◆ Aim of the exercise ◆
Produce an exact transcript of all the records.
::: The data
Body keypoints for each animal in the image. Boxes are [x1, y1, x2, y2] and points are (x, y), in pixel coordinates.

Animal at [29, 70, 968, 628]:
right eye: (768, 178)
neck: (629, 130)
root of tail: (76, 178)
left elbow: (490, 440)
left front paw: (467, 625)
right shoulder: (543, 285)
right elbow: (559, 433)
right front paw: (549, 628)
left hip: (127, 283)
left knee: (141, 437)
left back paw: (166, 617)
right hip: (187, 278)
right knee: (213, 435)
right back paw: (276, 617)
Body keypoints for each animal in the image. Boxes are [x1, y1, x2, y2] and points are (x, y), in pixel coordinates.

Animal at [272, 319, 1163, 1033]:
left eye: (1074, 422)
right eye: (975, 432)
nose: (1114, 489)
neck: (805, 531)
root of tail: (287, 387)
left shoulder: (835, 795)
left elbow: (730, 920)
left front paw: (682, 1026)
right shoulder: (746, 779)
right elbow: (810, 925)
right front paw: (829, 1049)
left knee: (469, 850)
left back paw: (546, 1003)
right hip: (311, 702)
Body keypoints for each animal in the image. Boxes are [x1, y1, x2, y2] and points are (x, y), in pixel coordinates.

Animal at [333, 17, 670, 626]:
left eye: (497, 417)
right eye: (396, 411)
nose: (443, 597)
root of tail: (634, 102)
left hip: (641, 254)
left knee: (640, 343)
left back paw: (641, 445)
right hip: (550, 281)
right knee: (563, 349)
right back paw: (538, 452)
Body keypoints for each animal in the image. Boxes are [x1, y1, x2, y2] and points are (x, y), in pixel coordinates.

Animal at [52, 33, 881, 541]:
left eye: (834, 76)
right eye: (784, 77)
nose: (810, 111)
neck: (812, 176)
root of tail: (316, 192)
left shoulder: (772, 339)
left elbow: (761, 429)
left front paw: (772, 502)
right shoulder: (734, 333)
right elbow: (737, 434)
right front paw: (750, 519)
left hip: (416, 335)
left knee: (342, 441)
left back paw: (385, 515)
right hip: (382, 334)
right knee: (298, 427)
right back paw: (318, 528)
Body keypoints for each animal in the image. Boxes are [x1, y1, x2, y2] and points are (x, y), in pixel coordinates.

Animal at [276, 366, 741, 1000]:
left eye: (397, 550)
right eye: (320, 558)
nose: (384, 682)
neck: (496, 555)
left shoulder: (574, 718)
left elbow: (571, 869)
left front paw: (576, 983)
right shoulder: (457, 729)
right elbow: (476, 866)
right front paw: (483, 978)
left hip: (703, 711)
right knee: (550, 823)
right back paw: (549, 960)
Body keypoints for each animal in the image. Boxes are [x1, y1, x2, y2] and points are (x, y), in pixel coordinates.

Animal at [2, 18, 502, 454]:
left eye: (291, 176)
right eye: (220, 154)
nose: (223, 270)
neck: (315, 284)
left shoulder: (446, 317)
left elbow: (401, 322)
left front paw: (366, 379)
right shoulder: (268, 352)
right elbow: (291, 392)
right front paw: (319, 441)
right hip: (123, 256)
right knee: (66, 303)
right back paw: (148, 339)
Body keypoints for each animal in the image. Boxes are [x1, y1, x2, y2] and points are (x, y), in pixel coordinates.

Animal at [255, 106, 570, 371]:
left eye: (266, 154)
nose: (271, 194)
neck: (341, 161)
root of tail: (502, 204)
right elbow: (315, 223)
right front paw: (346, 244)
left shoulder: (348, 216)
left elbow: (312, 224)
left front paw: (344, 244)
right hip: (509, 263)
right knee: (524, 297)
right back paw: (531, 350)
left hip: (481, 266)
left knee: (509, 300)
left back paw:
::::::
◆ Task answer ◆
Body keypoints for each animal in the image. Boxes are [x1, y1, x2, y2] and points are (x, y), in pixel coordinates.

Animal at [29, 70, 968, 628]:
right eye: (768, 178)
neck: (629, 130)
root of tail: (76, 178)
left elbow: (490, 440)
left front paw: (467, 625)
right shoulder: (543, 285)
right elbow: (559, 433)
right front paw: (549, 628)
left hip: (127, 283)
left knee: (141, 437)
left back paw: (166, 617)
right hip: (187, 278)
right knee: (213, 435)
right back paw: (276, 617)
Body keypoints for each animal in the image. Boxes are [x1, y1, x2, y2] and points are (x, y), in pixel coordinates.

Animal at [272, 319, 1163, 1033]:
left eye: (1074, 422)
right eye: (975, 432)
nose: (1114, 489)
neck: (805, 531)
root of tail: (287, 387)
left shoulder: (835, 795)
left elbow: (730, 920)
left front paw: (682, 1026)
right shoulder: (746, 779)
right elbow: (810, 925)
right front paw: (829, 1049)
left knee: (469, 850)
left back paw: (546, 1003)
right hip: (311, 702)
Body keypoints for each animal in the image. Boxes are [x1, y1, x2, y2] and points are (x, y), in pixel coordinates.

Animal at [333, 17, 670, 626]:
left eye: (497, 417)
right eye: (396, 411)
nose: (443, 597)
root of tail: (634, 102)
left hip: (641, 254)
left knee: (640, 343)
left back paw: (641, 445)
right hip: (550, 281)
right knee: (563, 349)
right back paw: (538, 452)
Body keypoints for each animal in the image. Boxes are [x1, y1, x2, y2] and points are (x, y), in pixel coordinates.

Animal at [52, 33, 881, 541]:
left eye: (834, 76)
right eye: (784, 77)
nose: (810, 111)
neck: (812, 176)
root of tail: (316, 192)
left shoulder: (772, 339)
left elbow: (761, 429)
left front paw: (772, 502)
right shoulder: (734, 333)
right elbow: (737, 434)
right front paw: (750, 519)
left hip: (416, 335)
left knee: (342, 441)
left back paw: (385, 515)
right hip: (382, 334)
right knee: (298, 427)
right back paw: (318, 528)
Body keypoints for each animal in the image. Boxes are [x1, y1, x2, y2] and points are (x, y), in pixel coordinates.

Animal at [276, 366, 741, 1000]:
left eye: (397, 550)
right eye: (320, 558)
nose: (384, 682)
neck: (496, 555)
left shoulder: (574, 718)
left elbow: (571, 869)
left front paw: (576, 983)
right shoulder: (457, 729)
right elbow: (476, 866)
right front paw: (483, 978)
left hip: (703, 711)
right knee: (550, 823)
right back paw: (549, 960)
Body keypoints for each animal in the image. Boxes are [x1, y1, x2, y2] and points are (x, y), in pixel coordinates.

Animal at [2, 18, 502, 454]:
left eye: (291, 176)
right eye: (220, 154)
nose: (223, 270)
neck: (315, 284)
left shoulder: (446, 317)
left elbow: (401, 322)
left front paw: (366, 379)
right shoulder: (268, 352)
right elbow: (291, 392)
right front paw: (319, 441)
right hip: (123, 256)
right knee: (66, 303)
right back paw: (148, 339)
Body keypoints for each animal in the image. Boxes are [x1, y1, x2, y2] and points are (x, y), in pixel coordinates.

Animal at [255, 106, 570, 371]:
left eye: (266, 154)
nose: (271, 194)
neck: (341, 161)
root of tail: (502, 204)
right elbow: (315, 223)
right front paw: (346, 244)
left shoulder: (348, 216)
left elbow: (312, 224)
left front paw: (344, 244)
right hip: (509, 263)
right knee: (524, 297)
right back paw: (531, 350)
left hip: (481, 266)
left knee: (509, 300)
left back paw:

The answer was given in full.